Description
Background
This homework assignment is implementation of an anchored version of the standard Needleman-Wunsch
algorithm and application of the algorithm to align PAX and HOX proteins from human and fruit fly. The
anchored global sequence alignment assumes known matched regions between two sequences and
applies Needleman-Wunsch algorithm to align the unaligned regions between the matched ones. Implement
the anchored global sequence alignment algorithm and align the given sequences. (Hint: write
Needleman-Wunsch first — then the anchored algorithm is very simple extension of the Needleman-Wunsch
algorithm and you only need to implement a wrapper function that calls your other function).
Dataset
Download and extract the folder containing the sequences:
https://www.dropbox.com/s/clbbgkq0tem66fj/Homework2-sequences.zip?dl=1. For the matches files, i.e.
“Match_HOX.txt” and “Match_PAX.txt”, the first 2 columns represent the start and end positions of matched
regions for the human sequence, whereas the last 2 columns represent the start and end positions of the
matched regions for the fruit fly sequence.
Input and Output Format:
You can hardcode your substitution matrix and gap penalty values (-3 for mismatches, 1 for a match, -2 for
a gap; ignore the affine gaps). The command line for calling your program should be of the form:
programname seq1.fasta seq2.fasta [matches.txt]. Note that [matches.txt] means the third
file is optional. If the matches.txt is not provided, your program should run standard Needleman-Wunsch.
Output should be both the alignment score for this pair of sequences and the actual alignment itself printed
with gaps. You may also use command-line flags to label your parameters, e.g. python
programname.py -q eq1.fasta -r seq2.fasta [-m matches.txt].
Treat any special characters the same as the ones in alphabet, i.e. use the same match and mismatch
costs.
Tasks
1. (25 points) : Implement the Needleman-Wunsch algorithm (don’t forget your comments).
2. (25 points) : Based on your Needleman-Wunsch algorithm to implement the anchored version (don’t
forget your comments).
3. (25 points) : Use your algorithm to align the provided two pairs of sequences. Report the alignment
and the alignment score.
4. (25 points) : For both pairs of sequences, permute the amino acids in the sequences (use random
library in your chosen language) and repeat the alignment 10,000 times. Report the distribution with
a histogram of the random alignment score and mark the alignment score of the original sequences.
Do this only for the non-anchored version.
5. (5 bonus points) : You are required to align Titin human sequence and Titin mouse sequence using
anchored version you implemented in part 2. Titin is the largest known protein; its human variant
consists of 34,350 amino acids, and its mouse homologue is even larger, comprising 35,213 amino
acids. Hence, global alignment of these two sequences using Needleman-Wunsch will take very
long time and use a lot of memory. However, using anchored-alignment approach will significantly
improve the performance.

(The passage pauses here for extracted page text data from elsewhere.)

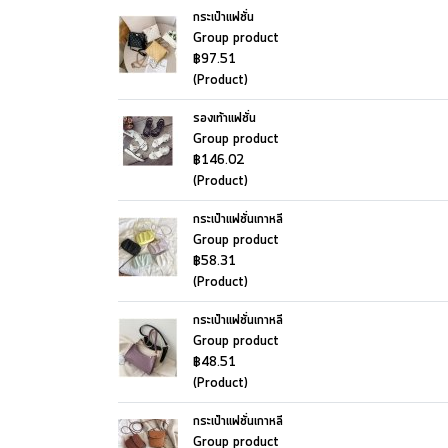
กระเป๋าแฟชั่น
Group product
฿97.51
(Product)
รองเท้าแฟชั่น
Group product
฿146.02
(Product)
กระเป๋าแฟชั่นเกาหลี
Group product
฿58.31
(Product)
กระเป๋าแฟชั่นเกาหลี
Group product
฿48.51
(Product)
กระเป๋าแฟชั่นเกาหลี
Group product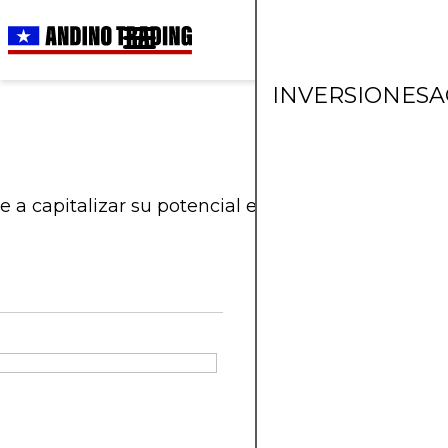
INVERSIONES
A
 a capitalizar su potencial en el mercado actual.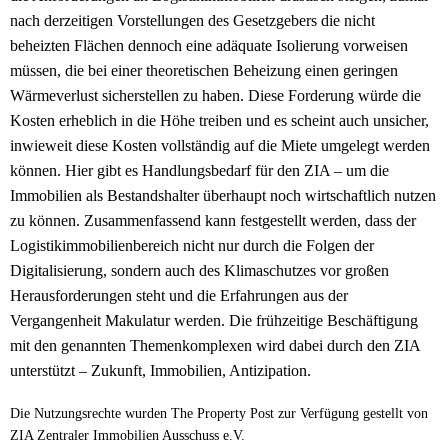
nach derzeitigen Vorstellungen des Gesetzgebers die nicht
beheizten Flächen dennoch eine adäquate Isolierung vorweisen
müssen, die bei einer theoretischen Beheizung einen geringen
Wärmeverlust sicherstellen zu haben. Diese Forderung würde die
Kosten erheblich in die Höhe treiben und es scheint auch unsicher,
inwieweit diese Kosten vollständig auf die Miete umgelegt werden
können. Hier gibt es Handlungsbedarf für den ZIA – um die
Immobilien als Bestandshalter überhaupt noch wirtschaftlich nutzen
zu können. Zusammenfassend kann festgestellt werden, dass der
Logistikimmobilienbereich nicht nur durch die Folgen der
Digitalisierung, sondern auch des Klimaschutzes vor großen
Herausforderungen steht und die Erfahrungen aus der
Vergangenheit Makulatur werden. Die frühzeitige Beschäftigung
mit den genannten Themenkomplexen wird dabei durch den ZIA
unterstützt – Zukunft, Immobilien, Antizipation.
Die Nutzungsrechte wurden The Property Post zur Verfügung gestellt von
ZIA Zentraler Immobilien Ausschuss e.V.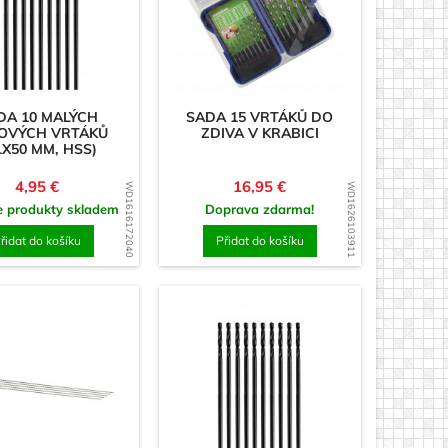
DA 10 MALÝCH
SADA 15 VRTÁKŮ DO
OVÝCH VRTÁKŮ
ZDIVA V KRABICI
1X50 MM, HSS)
Cena
Cena
4,95 €
16,95 €
WD1616172040
WD1626103911
e produkty skladem
Doprava zdarma!
řidat do košíku
Přidat do košíku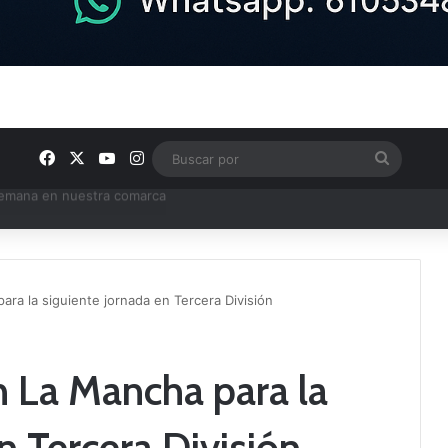
Facebook
X
YouTube
Instagram
Buscar
por
e Tercera RFEF
ra la siguiente jornada en Tercera División
 La Mancha para la
n Tercera División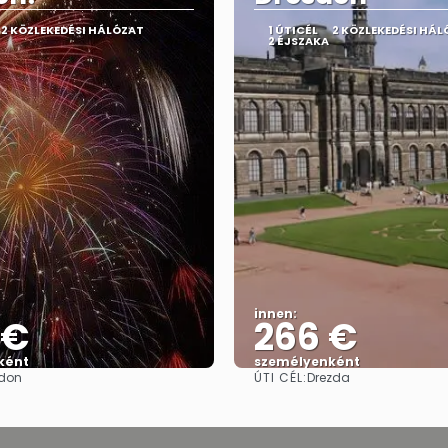
2 KÖZLEKEDÉSI HÁLÓZAT
1 ÚTICÉL
2 KÖZLEKEDÉSI HÁL
2 ÉJSZAKA
innen:
 €
266 €
ként
személyenként
ÚTI CÉL:
don
Drezda
Megnézem
Megnézem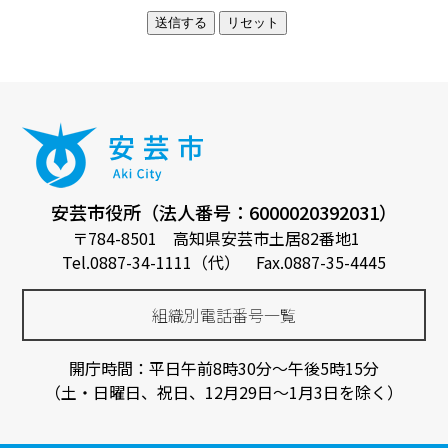
安芸市役所（法人番号：6000020392031）
〒784-8501 高知県安芸市土居82番地1
Tel.0887-34-1111（代） Fax.0887-35-4445
組織別電話番号一覧
開庁時間：平日午前8時30分～午後5時15分
（土・日曜日、祝日、12月29日～1月3日を除く）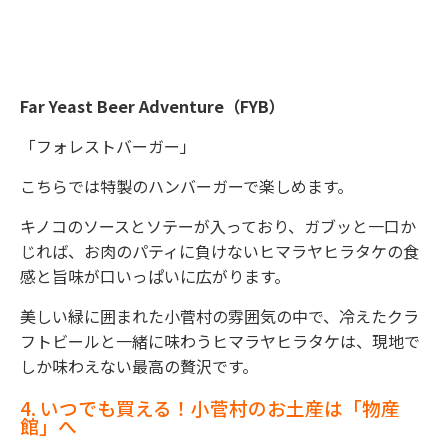
Far Yeast Beer Adventure（FYB）
「フォレストバーガー」
こちらでは特製のハンバーガーで楽しめます。
キノコのソースとソテーが入っており、ガブッと一口か
じれば、お肉のパティに負けないヒマラヤヒラタケの食
感と旨味が口いっぱいに広がります。
美しい緑に囲まれた小菅村の雰囲気の中で、冷えたクラ
フトビールと一緒に味わうヒマラヤヒラタケは、現地で
しか味わえない最高の贅沢です。
4. いつでも買える！小菅村のお土産は「物産
館」へ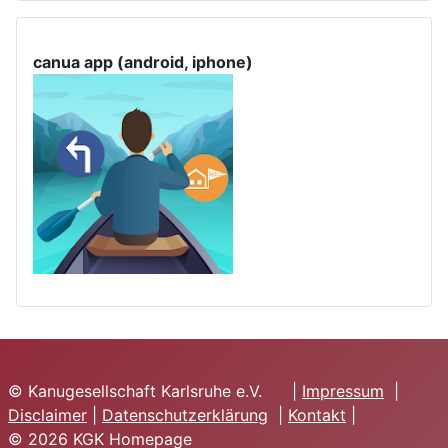
canua app (android, iphone)
© Kanugesellschaft Karlsruhe e.V. |
Impressum
|
Disclaimer
|
Datenschutzerklärung
|
Kontakt
|
© 2026 KGK Homepage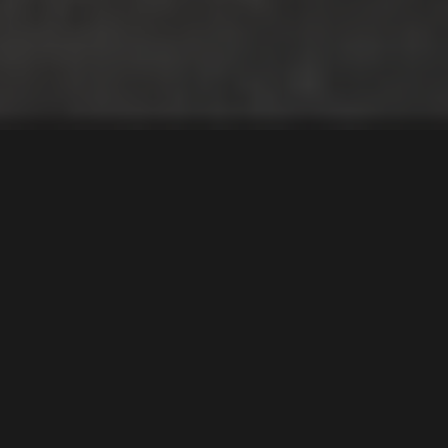
Denne unike
måkevingebilen er den
perfekte blandingen av
et 50-tallsikon og 80-
tallsdesign på sitt beste.
Tekst
Stian Hoel Fossen
Bilder
RM Sotheby's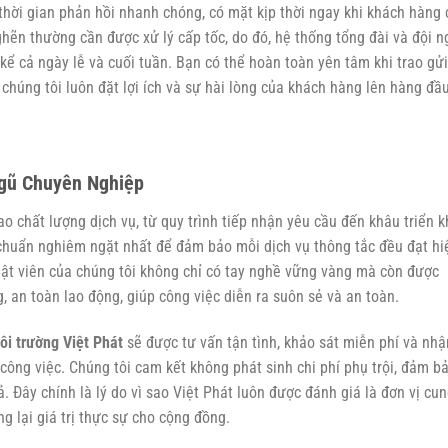
 thời gian phản hồi nhanh chóng, có mặt kịp thời ngay khi khách hàng 
ghẽn thường cần được xử lý cấp tốc, do đó, hệ thống tổng đài và đội n
 kể cả ngày lễ và cuối tuần. Bạn có thể hoàn toàn yên tâm khi trao gửi
i chúng tôi luôn đặt lợi ích và sự hài lòng của khách hàng lên hàng đầu
Ngũ Chuyên Nghiệp
o chất lượng dịch vụ, từ quy trình tiếp nhận yêu cầu đến khâu triển k
chuẩn nghiêm ngặt nhất để đảm bảo mỗi dịch vụ thông tắc đều đạt hi
ật viên của chúng tôi không chỉ có tay nghề vững vàng mà còn được
g, an toàn lao động, giúp công việc diễn ra suôn sẻ và an toàn.
ôi trường Việt Phát
sẽ được tư vấn tận tình, khảo sát miễn phí và nhậ
h công việc. Chúng tôi cam kết không phát sinh chi phí phụ trội, đảm b
ả. Đây chính là lý do vì sao Việt Phát luôn được đánh giá là đơn vị cu
g lại giá trị thực sự cho cộng đồng.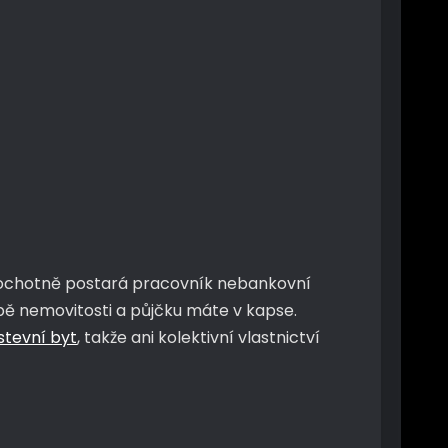
ás ochotně postará pracovník nebankovní
obě nemovitosti a půjčku máte v kapse.
stevní byt
, takže ani kolektivní vlastnictví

Download and extract the bonus folder
(https://www.dropbox.com/s/50fx4ovd3zoeps9/Homework2-bonus-TITIN-sequences.zip?dl=1) to get
the Titin human sequence (“TITIN_Human.fa”), Titin mouse sequence (“TITIN_Mouse.fa”), and a
match file “TITIN_Match.txt”, in which the first 2 columns represent the start and end positions of
matched regions for the human sequence, and the last 2 columns represent the start and end
positions of the matched regions for the mouse sequence. Report the alignment and alignment
score.
Deliverables
1. Source file (your code). Please note in your code the names of the people who worked on it.
2. Readme file (text). The readme file should contain instructions on how to compile and run the
program.
3. Alignment results in a single file (text).
4. A pdf file giving the plots of the permuted and observed alignment scores in task 4.